Texte retenu:
===============

Le verdissement de l’économie est souvent considéré, à juste titre, comme un vecteur important d’emplois. Néanmoins, lorsque l’on parle de métiers "verts", cela concerne davantage de nouvelles compétences au sein de métiers déjà existants que de réelles créations de nouveaux métiers. Dans un rapport de juillet 2010, le "Cedefop" (Centre européen pour le développement de la formation professionnelle) indique que la transition vers une économie sobre en carbone passe par l’amélioration des compétences existantes et l’intégration de compétences dites "vertes" plutôt que par l’élaboration de nouveaux programmes de formation. L’AID, en tant qu’opérateur de formation qui s’adresse à des publics dits faiblement qualifiés et éloignés de l’emploi entend intégrer ces éléments et faire évoluer ses formations pour répondre à cette nouvelle demande.
L’enjeu est de taille. Comme l’a clairement identifié la Commission européenne, 18 % des emplois dans ces nouveaux secteurs d’activités pourront être accessibles à des personnes faiblement qualifiées. Toutes les expériences déjà menées par nos partenaires européens en matière de formation socioprofessionnelle dans le secteur des métiers "verts" ont un point commun : l’importance du partenariat mis en place. Partenariat qui a une double caractéristique. Il regroupe à la fois le secteur public, le secteur privé non marchand ou associatif, ainsi que le secteur privé marchand.
De plus, il s’inscrit généralement dans la durée, seul moyen de créer de l’emploi durable et de qualité. En Belgique, bien que le secteur associatif soit demandeur, force est de constater le peu de réponses du secteur privé marchand pour ce type de partenariat. Un moyen pour encourager ces collaborations pourrait être de développer les clauses sociales et environnementales dans les marchés publics. Dans cette nécessaire "écologisation" des économies européennes, les pouvoirs publics ont un rôle central à jouer, tant en matière d’incitations que de moyens publics. Malgré les difficultés budgétaires actuelles des Etats, investir dans ces nouvelles compétences, ces nouveaux métiers, et en soutenir un développement ambitieux sont des choix politiques essentiels, car déterminant pour notre avenir.

===============

Consigne A: Reproduisez à l'identique le passage du texte sur les métiers verts qui commence par « L’enjeu est de » et se poursuit jusqu'à « secteur privé marchand. ».
Consigne B: Traduisez en anglais la phrase suivante, tirée du texte sur les métiers verts : « Dans cette nécessaire "écologisation" des économies européennes, les pouvoirs publics ont un rôle central à jouer, tant en matière d’incitations que de moyens publics. »
La liste n'est pas requise pour traiter les consignes.

===============

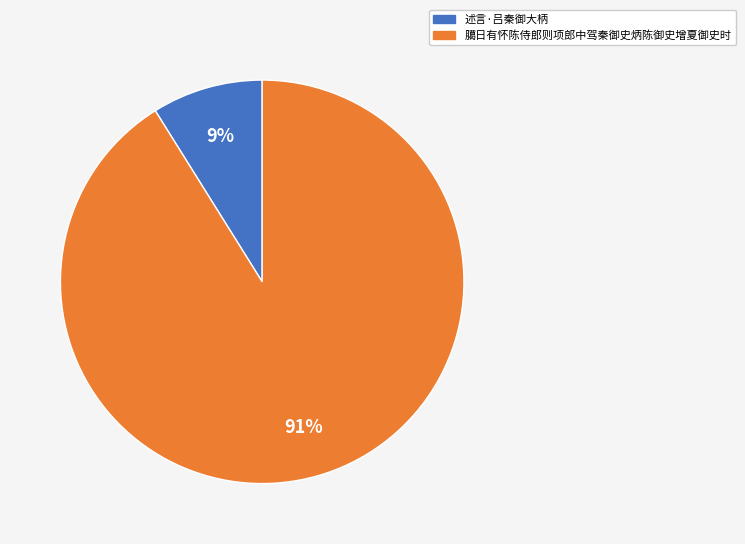

Between 臈日有怀陈侍郎则项郎中驾秦御史炳陈御史增夏御史时 and 述言·吕秦御大柄, which is larger?

臈日有怀陈侍郎则项郎中驾秦御史炳陈御史增夏御史时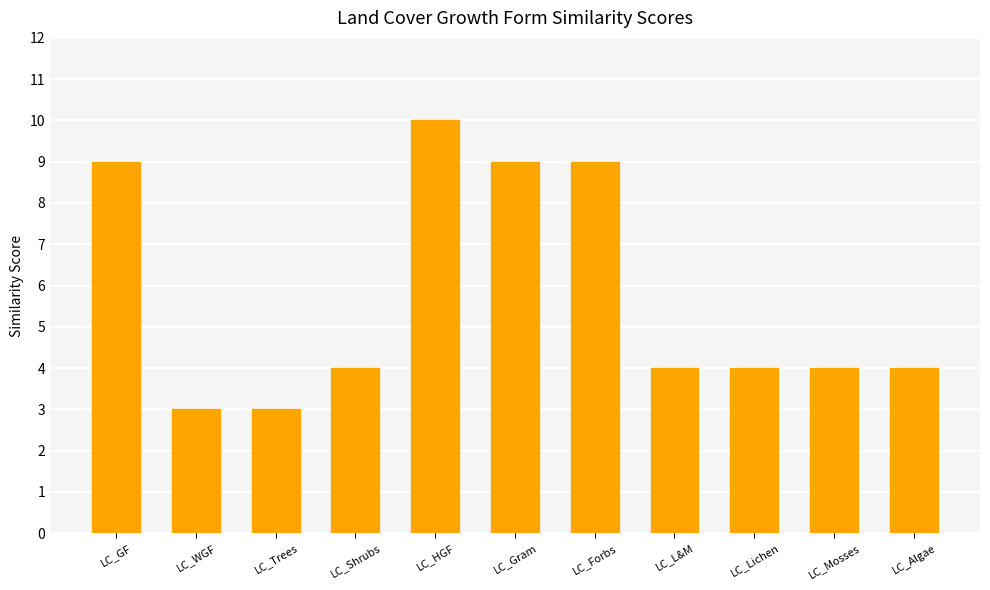

The chart shows a value of 3 at LC_Trees. True or false?

True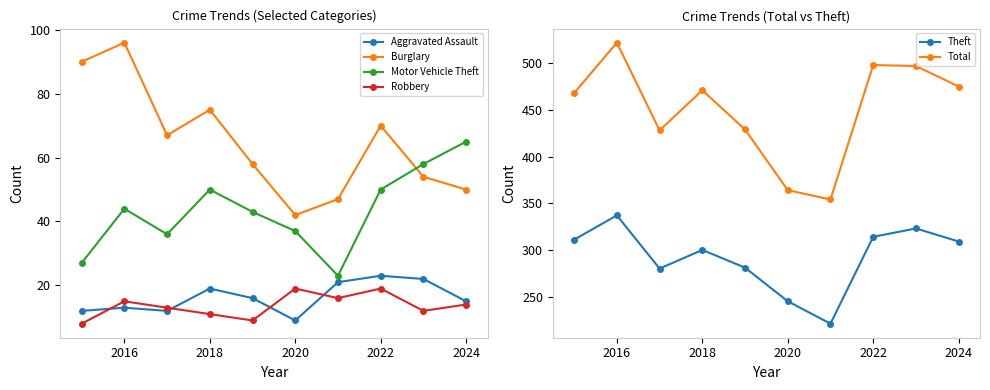

Which series has the largest range (max minus min)?

Total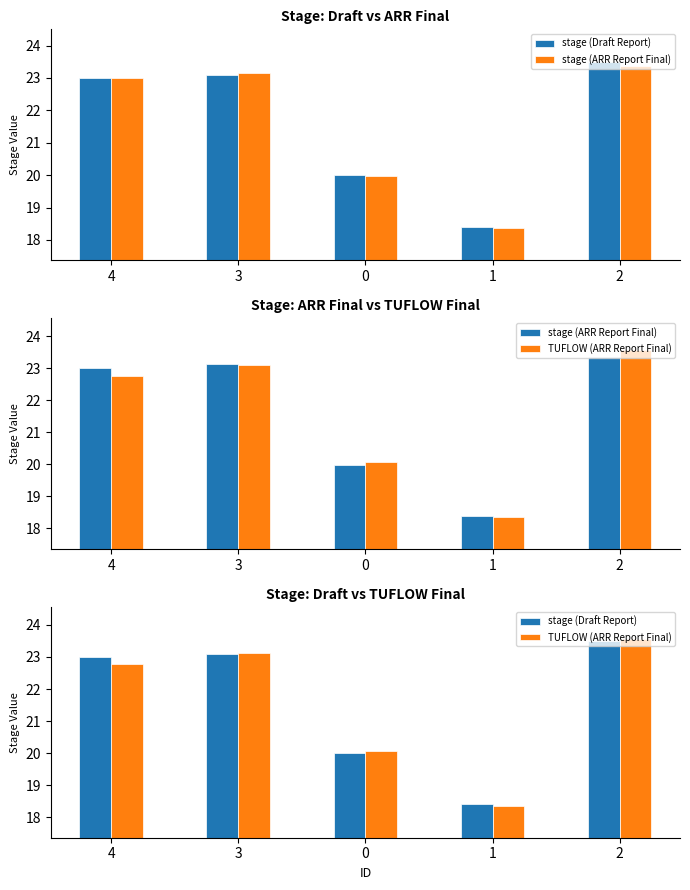

Reading right to left, extract all data points from this chart.

stage (Draft Report): 23.5	18.4	20.0	23.1	23.0
stage (ARR Report Final): 23.4	18.4	20.0	23.1	23.0
TUFLOW (ARR Report Final): 23.6	18.4	20.1	23.1	22.8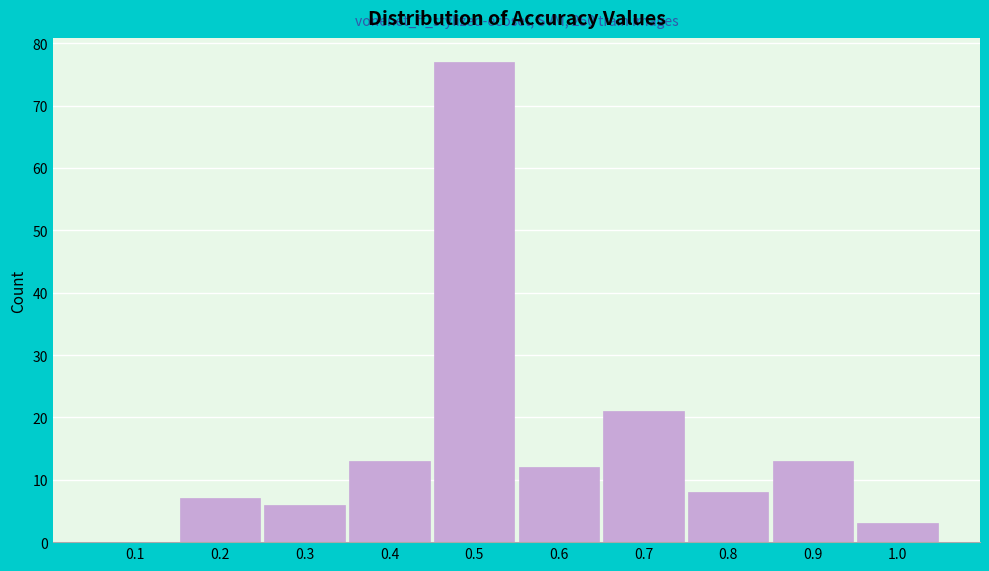

Reading left to right, extract all data points from this chart.

0.1=0	0.2=7	0.3=6	0.4=13	0.5=77	0.6=12	0.7=21	0.8=8	0.9=13	1.0=3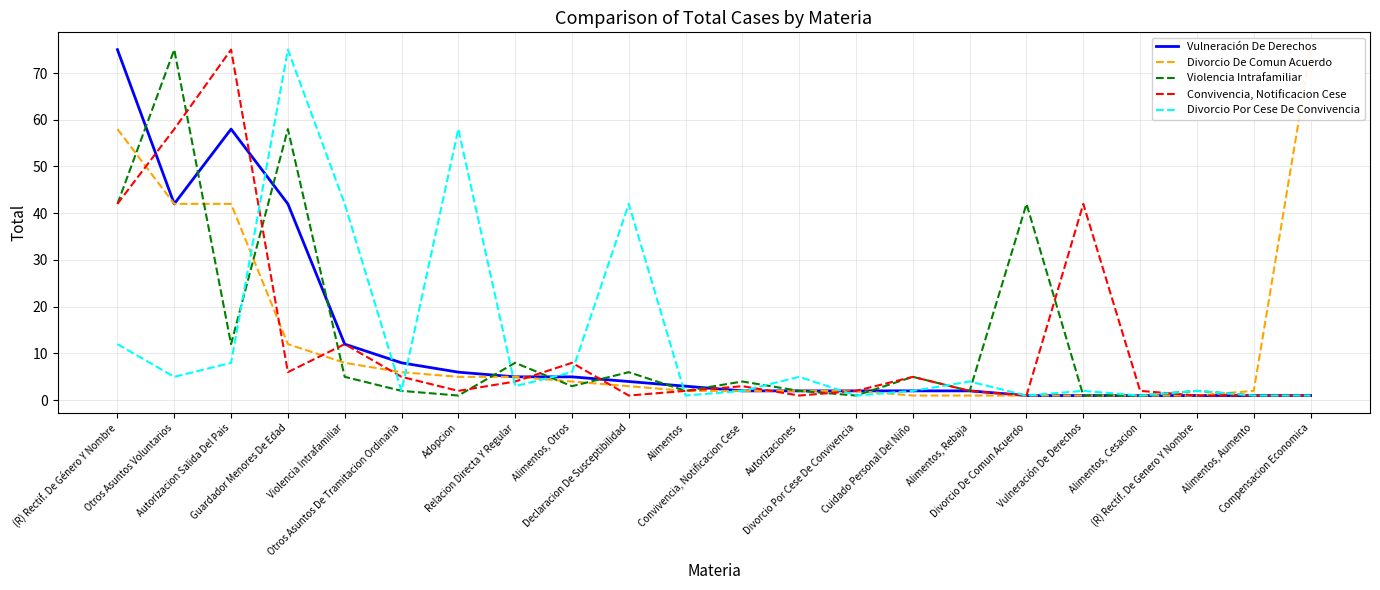

Where do Divorcio De Comun Acuerdo and Violencia Intrafamiliar first cross each other?

(R) Rectif. De Género Y Nombre and Otros Asuntos Voluntarios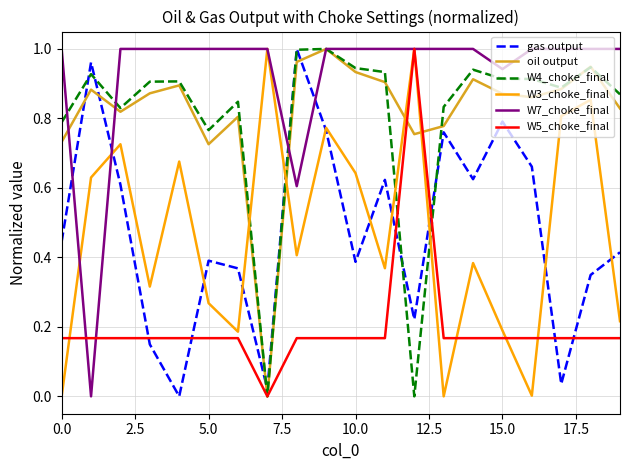

At how many categories does at least one series exceed 0?

20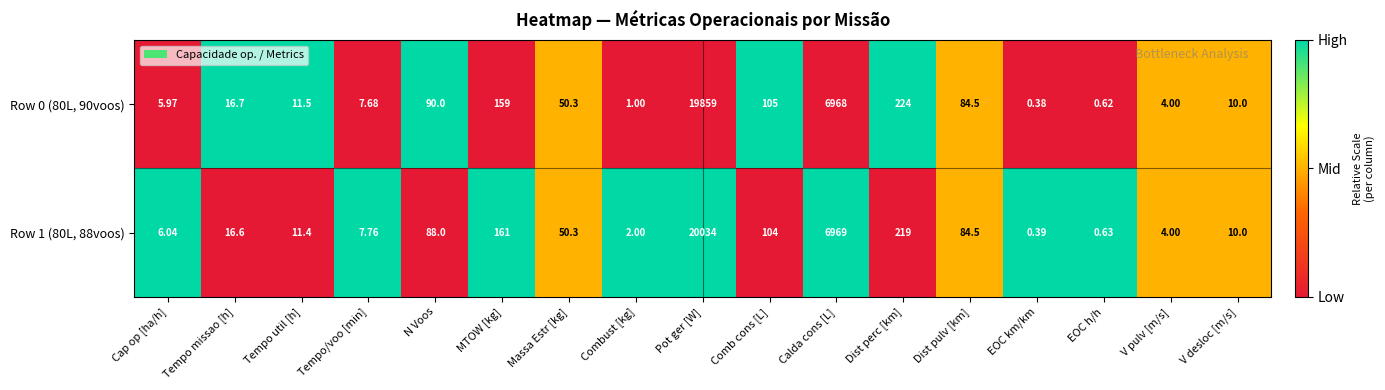

List the series in order of their overall mean, lowest first.

Row 0 (80L, 90voos), Row 1 (80L, 88voos)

===============

Réponse attendue A:
L’enjeu est de taille. Comme l’a clairement identifié la Commission européenne, 18 % des emplois dans ces nouveaux secteurs d’activités pourront être accessibles à des personnes faiblement qualifiées. Toutes les expériences déjà menées par nos partenaires européens en matière de formation socioprofessionnelle dans le secteur des métiers "verts" ont un point commun : l’importance du partenariat mis en place. Partenariat qui a une double caractéristique. Il regroupe à la fois le secteur public, le secteur privé non marchand ou associatif, ainsi que le secteur privé marchand.

Réponse attendue B: In this necessary "greening" of European economies, public authorities have a central role to play, in terms of both incentives and public resources.